Write every entry out again with no changes, and leave the images behind.

◆ Stored data
※
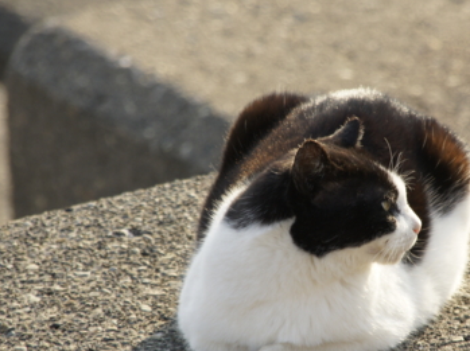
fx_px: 6728
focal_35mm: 496
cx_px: 325
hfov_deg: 4.0
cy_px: 214
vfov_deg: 3.0
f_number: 6.3
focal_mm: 200
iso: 200
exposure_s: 1/320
※
◆ Answer for the task
fx_px: 6728
focal_35mm: 496
cx_px: 325
hfov_deg: 4.0
cy_px: 214
vfov_deg: 3.0
f_number: 6.3
focal_mm: 200
iso: 200
exposure_s: 1/320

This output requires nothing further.